ASSIGNED TASK: Restate the listing word for word; omit the images.

SUPPLIED DATA:
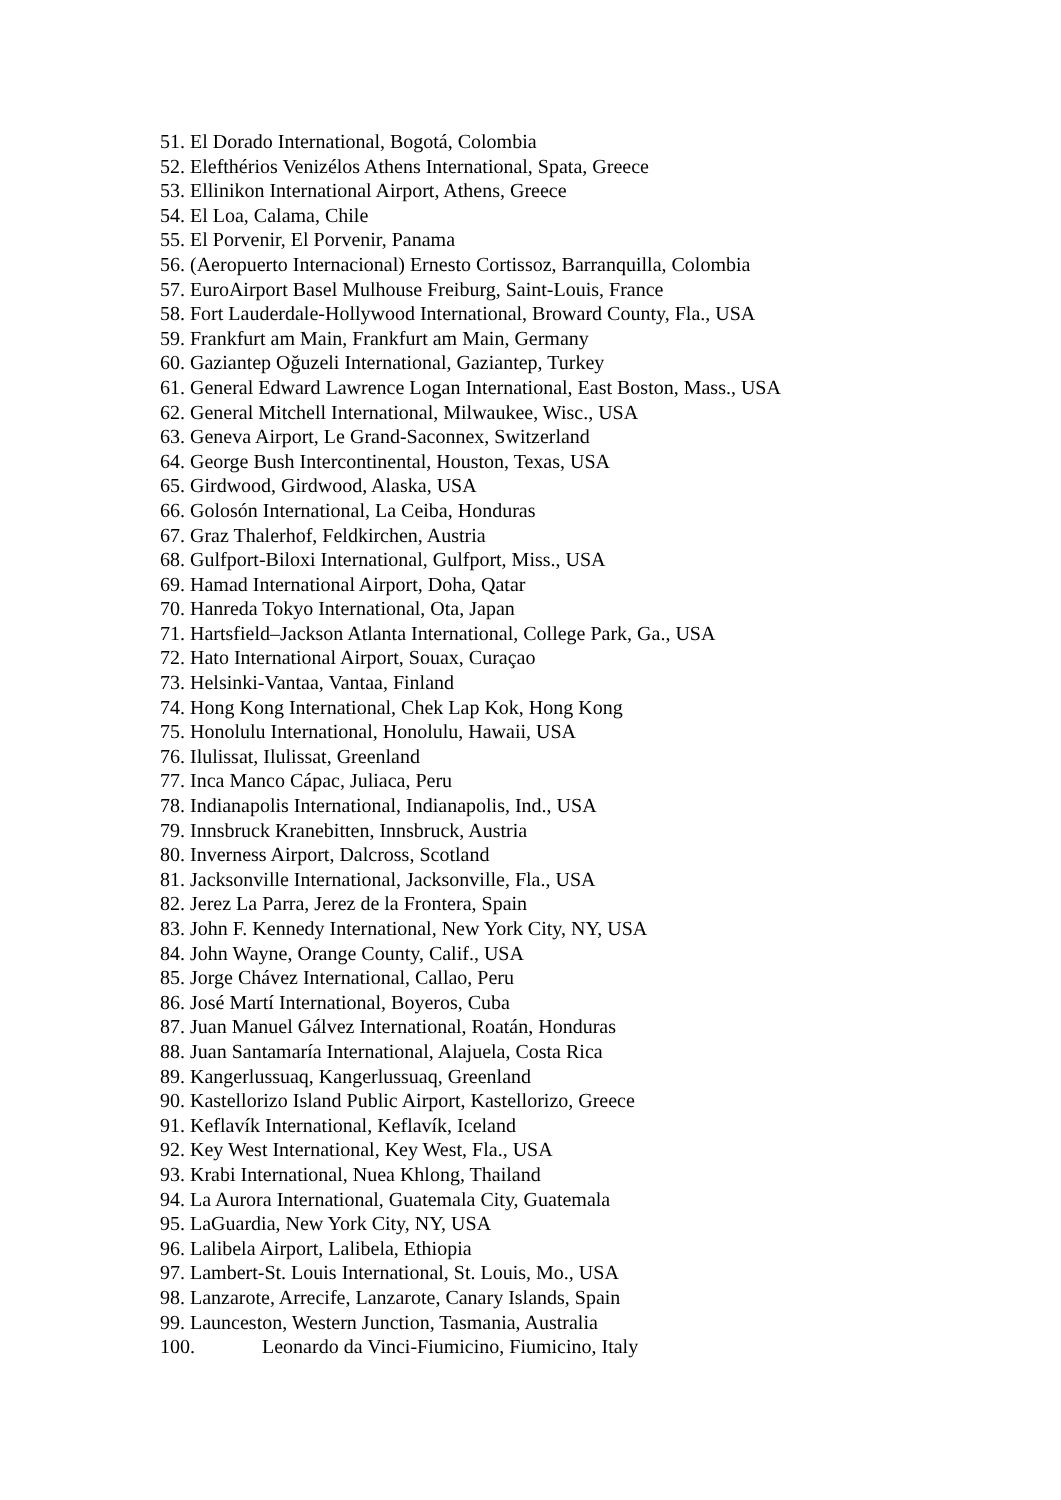51. El Dorado International, Bogotá, Colombia
52. Elefthérios Venizélos Athens International, Spata, Greece
53. Ellinikon International Airport, Athens, Greece
54. El Loa, Calama, Chile
55. El Porvenir, El Porvenir, Panama
56. (Aeropuerto Internacional) Ernesto Cortissoz, Barranquilla, Colombia
57. EuroAirport Basel Mulhouse Freiburg, Saint-Louis, France
58. Fort Lauderdale-Hollywood International, Broward County, Fla., USA
59. Frankfurt am Main, Frankfurt am Main, Germany
60. Gaziantep Oğuzeli International, Gaziantep, Turkey
61. General Edward Lawrence Logan International, East Boston, Mass., USA
62. General Mitchell International, Milwaukee, Wisc., USA
63. Geneva Airport, Le Grand-Saconnex, Switzerland
64. George Bush Intercontinental, Houston, Texas, USA
65. Girdwood, Girdwood, Alaska, USA
66. Golosón International, La Ceiba, Honduras
67. Graz Thalerhof, Feldkirchen, Austria
68. Gulfport-Biloxi International, Gulfport, Miss., USA
69. Hamad International Airport, Doha, Qatar
70. Hanreda Tokyo International, Ota, Japan
71. Hartsfield–Jackson Atlanta International, College Park, Ga., USA
72. Hato International Airport, Souax, Curaçao
73. Helsinki-Vantaa, Vantaa, Finland
74. Hong Kong International, Chek Lap Kok, Hong Kong
75. Honolulu International, Honolulu, Hawaii, USA
76. Ilulissat, Ilulissat, Greenland
77. Inca Manco Cápac, Juliaca, Peru
78. Indianapolis International, Indianapolis, Ind., USA
79. Innsbruck Kranebitten, Innsbruck, Austria
80. Inverness Airport, Dalcross, Scotland
81. Jacksonville International, Jacksonville, Fla., USA
82. Jerez La Parra, Jerez de la Frontera, Spain
83. John F. Kennedy International, New York City, NY, USA
84. John Wayne, Orange County, Calif., USA
85. Jorge Chávez International, Callao, Peru
86. José Martí International, Boyeros, Cuba
87. Juan Manuel Gálvez International, Roatán, Honduras
88. Juan Santamaría International, Alajuela, Costa Rica
89. Kangerlussuaq, Kangerlussuaq, Greenland
90. Kastellorizo Island Public Airport, Kastellorizo, Greece
91. Keflavík International, Keflavík, Iceland
92. Key West International, Key West, Fla., USA
93. Krabi International, Nuea Khlong, Thailand
94. La Aurora International, Guatemala City, Guatemala
95. LaGuardia, New York City, NY, USA
96. Lalibela Airport, Lalibela, Ethiopia
97. Lambert-St. Louis International, St. Louis, Mo., USA
98. Lanzarote, Arrecife, Lanzarote, Canary Islands, Spain
99. Launceston, Western Junction, Tasmania, Australia
100. Leonardo da Vinci-Fiumicino, Fiumicino, Italy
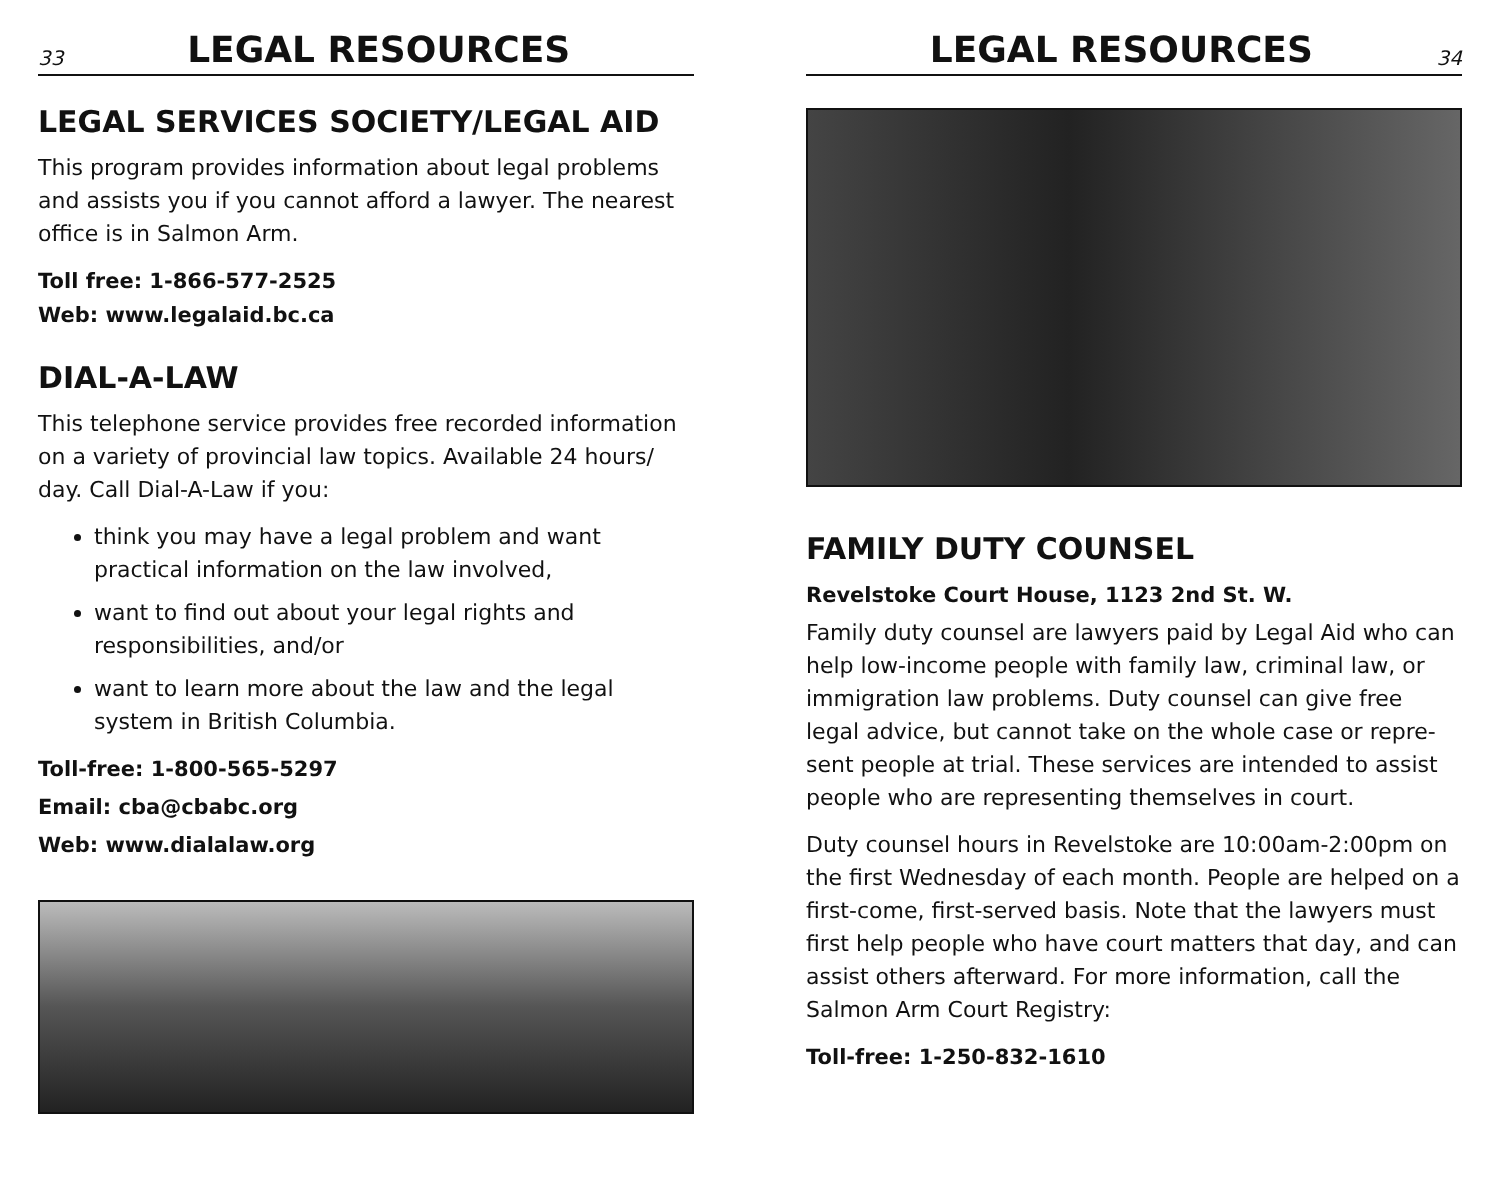33 LEGAL RESOURCES
LEGAL SERVICES SOCIETY/LEGAL AID
This program provides information about legal problems and assists you if you cannot afford a lawyer. The nearest office is in Salmon Arm.
Toll free: 1-866-577-2525
Web: www.legalaid.bc.ca
DIAL-A-LAW
This telephone service provides free recorded information on a variety of provincial law topics. Available 24 hours/ day. Call Dial-A-Law if you:
think you may have a legal problem and want practical information on the law involved,
want to find out about your legal rights and responsibilities, and/or
want to learn more about the law and the legal system in British Columbia.
Toll-free: 1-800-565-5297
Email: cba@cbabc.org
Web: www.dialalaw.org
LEGAL RESOURCES 34
FAMILY DUTY COUNSEL
Revelstoke Court House, 1123 2nd St. W.
Family duty counsel are lawyers paid by Legal Aid who can help low-income people with family law, criminal law, or immigration law problems. Duty counsel can give free legal advice, but cannot take on the whole case or repre-sent people at trial. These services are intended to assist people who are representing themselves in court.
Duty counsel hours in Revelstoke are 10:00am-2:00pm on the first Wednesday of each month. People are helped on a first-come, first-served basis. Note that the lawyers must first help people who have court matters that day, and can assist others afterward. For more information, call the Salmon Arm Court Registry:
Toll-free: 1-250-832-1610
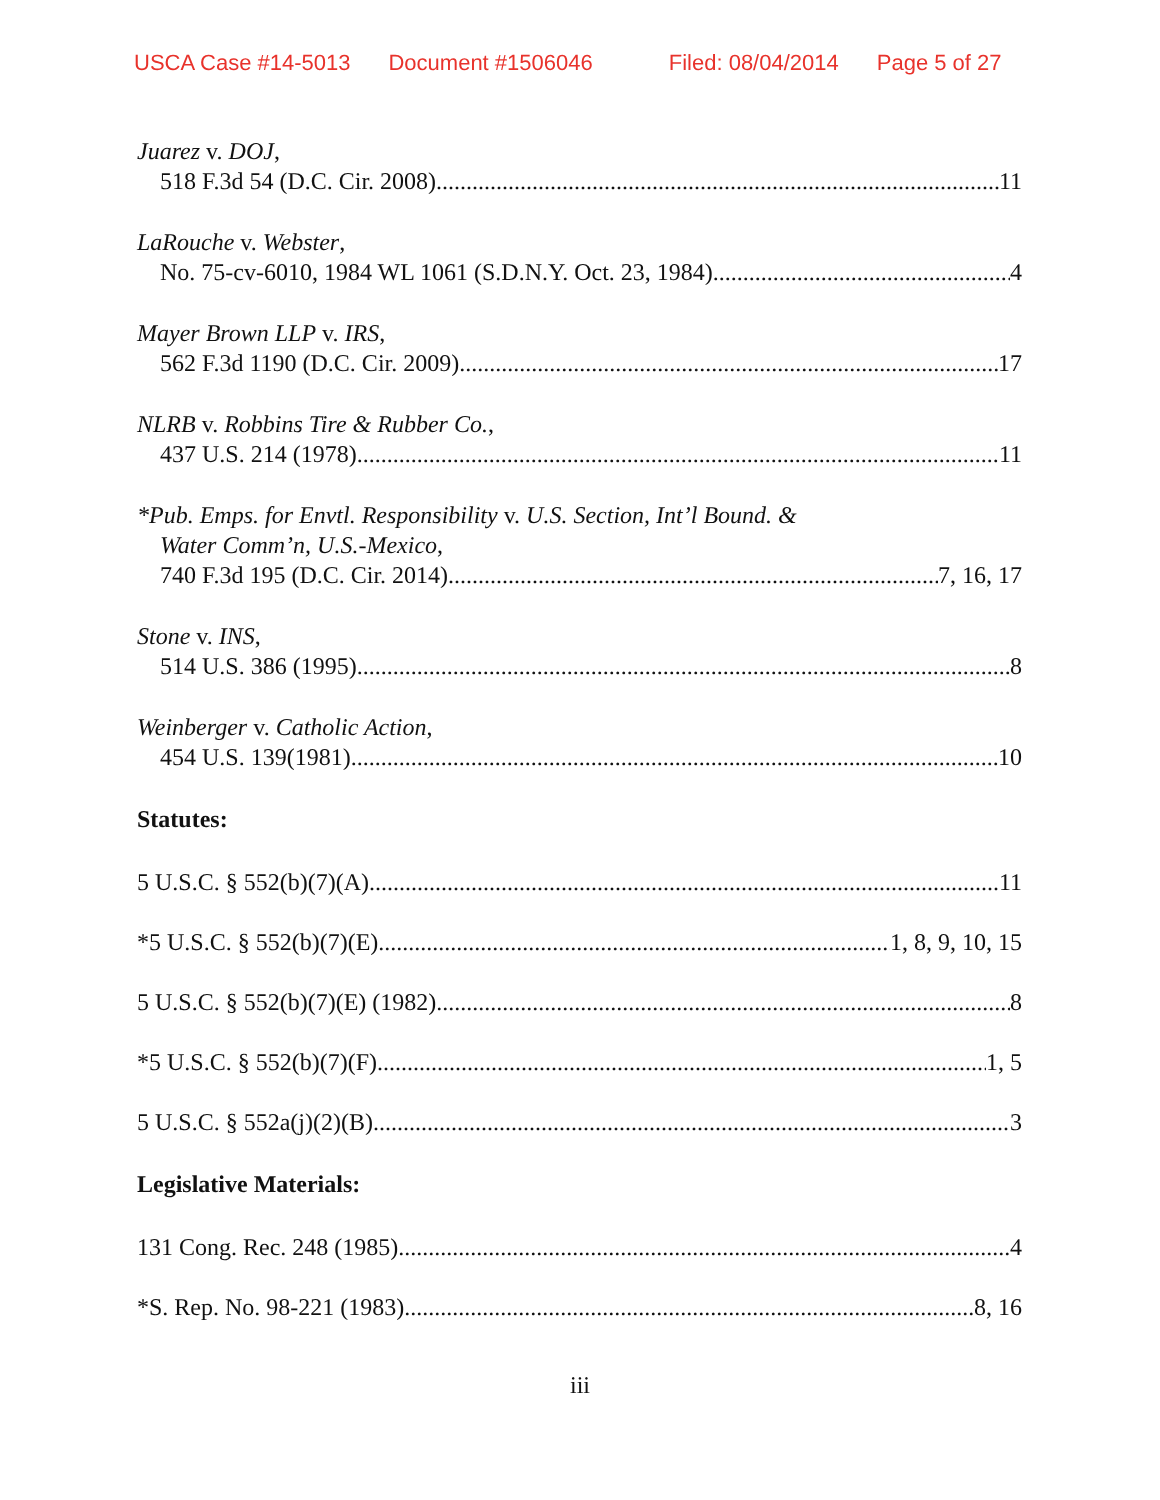USCA Case #14-5013 Document #1506046 Filed: 08/04/2014 Page 5 of 27
Juarez v. DOJ,
518 F.3d 54 (D.C. Cir. 2008) 11
LaRouche v. Webster,
No. 75-cv-6010, 1984 WL 1061 (S.D.N.Y. Oct. 23, 1984) 4
Mayer Brown LLP v. IRS,
562 F.3d 1190 (D.C. Cir. 2009) 17
NLRB v. Robbins Tire & Rubber Co.,
437 U.S. 214 (1978) 11
*Pub. Emps. for Envtl. Responsibility v. U.S. Section, Int’l Bound. &
Water Comm’n, U.S.-Mexico,
740 F.3d 195 (D.C. Cir. 2014) 7, 16, 17
Stone v. INS,
514 U.S. 386 (1995) 8
Weinberger v. Catholic Action,
454 U.S. 139(1981) 10
Statutes:
5 U.S.C. § 552(b)(7)(A) 11
*5 U.S.C. § 552(b)(7)(E) 1, 8, 9, 10, 15
5 U.S.C. § 552(b)(7)(E) (1982) 8
*5 U.S.C. § 552(b)(7)(F) 1, 5
5 U.S.C. § 552a(j)(2)(B) 3
Legislative Materials:
131 Cong. Rec. 248 (1985) 4
*S. Rep. No. 98-221 (1983) 8, 16
iii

TASK RESPONSE:
51. El Dorado International, Bogotá, Colombia
52. Elefthérios Venizélos Athens International, Spata, Greece
53. Ellinikon International Airport, Athens, Greece
54. El Loa, Calama, Chile
55. El Porvenir, El Porvenir, Panama
56. (Aeropuerto Internacional) Ernesto Cortissoz, Barranquilla, Colombia
57. EuroAirport Basel Mulhouse Freiburg, Saint-Louis, France
58. Fort Lauderdale-Hollywood International, Broward County, Fla., USA
59. Frankfurt am Main, Frankfurt am Main, Germany
60. Gaziantep Oğuzeli International, Gaziantep, Turkey
61. General Edward Lawrence Logan International, East Boston, Mass., USA
62. General Mitchell International, Milwaukee, Wisc., USA
63. Geneva Airport, Le Grand-Saconnex, Switzerland
64. George Bush Intercontinental, Houston, Texas, USA
65. Girdwood, Girdwood, Alaska, USA
66. Golosón International, La Ceiba, Honduras
67. Graz Thalerhof, Feldkirchen, Austria
68. Gulfport-Biloxi International, Gulfport, Miss., USA
69. Hamad International Airport, Doha, Qatar
70. Hanreda Tokyo International, Ota, Japan
71. Hartsfield–Jackson Atlanta International, College Park, Ga., USA
72. Hato International Airport, Souax, Curaçao
73. Helsinki-Vantaa, Vantaa, Finland
74. Hong Kong International, Chek Lap Kok, Hong Kong
75. Honolulu International, Honolulu, Hawaii, USA
76. Ilulissat, Ilulissat, Greenland
77. Inca Manco Cápac, Juliaca, Peru
78. Indianapolis International, Indianapolis, Ind., USA
79. Innsbruck Kranebitten, Innsbruck, Austria
80. Inverness Airport, Dalcross, Scotland
81. Jacksonville International, Jacksonville, Fla., USA
82. Jerez La Parra, Jerez de la Frontera, Spain
83. John F. Kennedy International, New York City, NY, USA
84. John Wayne, Orange County, Calif., USA
85. Jorge Chávez International, Callao, Peru
86. José Martí International, Boyeros, Cuba
87. Juan Manuel Gálvez International, Roatán, Honduras
88. Juan Santamaría International, Alajuela, Costa Rica
89. Kangerlussuaq, Kangerlussuaq, Greenland
90. Kastellorizo Island Public Airport, Kastellorizo, Greece
91. Keflavík International, Keflavík, Iceland
92. Key West International, Key West, Fla., USA
93. Krabi International, Nuea Khlong, Thailand
94. La Aurora International, Guatemala City, Guatemala
95. LaGuardia, New York City, NY, USA
96. Lalibela Airport, Lalibela, Ethiopia
97. Lambert-St. Louis International, St. Louis, Mo., USA
98. Lanzarote, Arrecife, Lanzarote, Canary Islands, Spain
99. Launceston, Western Junction, Tasmania, Australia
100. Leonardo da Vinci-Fiumicino, Fiumicino, Italy
33 LEGAL RESOURCES
LEGAL SERVICES SOCIETY/LEGAL AID
This program provides information about legal problems and assists you if you cannot afford a lawyer. The nearest office is in Salmon Arm.
Toll free: 1-866-577-2525
Web: www.legalaid.bc.ca
DIAL-A-LAW
This telephone service provides free recorded information on a variety of provincial law topics. Available 24 hours/ day. Call Dial-A-Law if you:
think you may have a legal problem and want practical information on the law involved,
want to find out about your legal rights and responsibilities, and/or
want to learn more about the law and the legal system in British Columbia.
Toll-free: 1-800-565-5297
Email: cba@cbabc.org
Web: www.dialalaw.org
LEGAL RESOURCES 34
FAMILY DUTY COUNSEL
Revelstoke Court House, 1123 2nd St. W.
Family duty counsel are lawyers paid by Legal Aid who can help low-income people with family law, criminal law, or immigration law problems. Duty counsel can give free legal advice, but cannot take on the whole case or repre-sent people at trial. These services are intended to assist people who are representing themselves in court.
Duty counsel hours in Revelstoke are 10:00am-2:00pm on the first Wednesday of each month. People are helped on a first-come, first-served basis. Note that the lawyers must first help people who have court matters that day, and can assist others afterward. For more information, call the Salmon Arm Court Registry:
Toll-free: 1-250-832-1610
USCA Case #14-5013 Document #1506046 Filed: 08/04/2014 Page 5 of 27
Juarez v. DOJ,
518 F.3d 54 (D.C. Cir. 2008) 11
LaRouche v. Webster,
No. 75-cv-6010, 1984 WL 1061 (S.D.N.Y. Oct. 23, 1984) 4
Mayer Brown LLP v. IRS,
562 F.3d 1190 (D.C. Cir. 2009) 17
NLRB v. Robbins Tire & Rubber Co.,
437 U.S. 214 (1978) 11
*Pub. Emps. for Envtl. Responsibility v. U.S. Section, Int’l Bound. &
Water Comm’n, U.S.-Mexico,
740 F.3d 195 (D.C. Cir. 2014) 7, 16, 17
Stone v. INS,
514 U.S. 386 (1995) 8
Weinberger v. Catholic Action,
454 U.S. 139(1981) 10
Statutes:
5 U.S.C. § 552(b)(7)(A) 11
*5 U.S.C. § 552(b)(7)(E) 1, 8, 9, 10, 15
5 U.S.C. § 552(b)(7)(E) (1982) 8
*5 U.S.C. § 552(b)(7)(F) 1, 5
5 U.S.C. § 552a(j)(2)(B) 3
Legislative Materials:
131 Cong. Rec. 248 (1985) 4
*S. Rep. No. 98-221 (1983) 8, 16
iii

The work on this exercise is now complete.